Таракашка (СИ)
— У тебя, дохляк, не сомневаюсь, — Ромка затянулся и потёр отбитую недавно шею, на которой ещё в субботу проступил синяк, — А у тебя, Таракашка? Тонка?
— Ромка тебя на понт берёт, на, — Бяша непривычно оживился, чуя недобрый исход задумки Пятифана и стараясь отгородить Варю от необдуманного решения.
Рыженькая опустилась на табурет. Потирая ладони под широкими рукавами свитера, она усердно думала. Неотвратимость встречи с чёрным гаражом была очевидна — ещё раз она останется одна и тогда точно… Не жить. И одновременно билось сомнение: а точно ли не жить? Может, тёмное Нечто пытается выйти на контакт по каким-то другим причинам? Чушь. Тогда бы от него не воняло могильными плитами.
— Что ты предлагаешь? — Варя подняла на Ромку твердый взгляд. И тогда Бяша забил тревогу по-настоящему. Болотистым комом свернулись воспоминания Бяши о гараже и том ужасе, который ему пришлось пережить внутри.
— Таракаска, не вздумай, на!
— А ну захлопнись, — Пятифан был близок к тому, чтобы с размаху треснуть кулаком по столешнице. Бурятёнок умолк. Терзаемый страхом перед своим названным «начальством», он не мог противиться дальше, — Стрелять — это запасной вариант. А подорвать нужно на мине.
Когда-то Ромка уже обмолвился об этом самом взрывчатом устройстве. Мол, в лесу ещё со времён второй мировой войны есть мина, которую до сих пор не обезвредили. Все местные знают, что она находится где-то в центре леса у старого обвалившегося моста, и не суются туда по вполне объективным причинам. Мину пометили белой лентой, чтобы какой-нибудь бедолага не взлетел на воздух раньше, чем успел бы сказать: «Упс».

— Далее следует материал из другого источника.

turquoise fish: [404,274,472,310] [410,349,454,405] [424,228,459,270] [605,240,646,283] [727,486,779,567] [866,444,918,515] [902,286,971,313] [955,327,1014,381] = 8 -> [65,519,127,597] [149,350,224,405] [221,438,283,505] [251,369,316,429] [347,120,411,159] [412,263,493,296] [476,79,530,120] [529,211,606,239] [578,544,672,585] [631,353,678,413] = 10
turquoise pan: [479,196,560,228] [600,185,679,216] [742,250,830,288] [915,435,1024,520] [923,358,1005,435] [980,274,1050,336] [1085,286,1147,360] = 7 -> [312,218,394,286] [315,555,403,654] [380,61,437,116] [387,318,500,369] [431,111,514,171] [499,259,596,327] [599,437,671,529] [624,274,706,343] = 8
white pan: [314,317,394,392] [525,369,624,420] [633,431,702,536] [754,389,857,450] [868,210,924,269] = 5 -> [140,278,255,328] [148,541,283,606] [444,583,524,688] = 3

— Ты хочешь, чтобы я заманила чёрный гараж на неё? — резво сообразила рыженькая, сосредоточенно обдумывая непомерно рискованный план.
— Сечёшь! — Рома зарделся от собственной гениальности.
Помимо беспрекословного авторитета самого жестокого, но справедливого, Пятифан прослыл главным затевальщиком в кругу школьного отродья всего посёлка. Бяша поник. Печально наблюдал за тем, как Варя соглашается на авантюру, которая может стоить жизни, а внутри от чего-то болело. Скребло ногтями по школьной доске, резало так, будто теперь он — деревяшка, а слова главаря — складной ножик.
— А вы?
— А мы будем рядом и выскочим в подходящий момент, — Ромка кулаком толкнул Бяшу в плечо и тот кивнул.
— Заситим любой ценой, на.
Бурятёнок сам себе не поверил.
Укладываться втроём в одной комнате пришлось с некоторыми усложнениями. Кресло раскладывалось, а вот диван — нет, поэтому мальчишкам пришлось умащиваться вальтом. По словам Бяшки им было не привыкать — летом в палатке тоже в тесноте ночевали. Варя стащила любимое пуховое одеяло из своей комнаты и белой тучей шагнула в гостиную. Хулиганы же сами отказались от пледов.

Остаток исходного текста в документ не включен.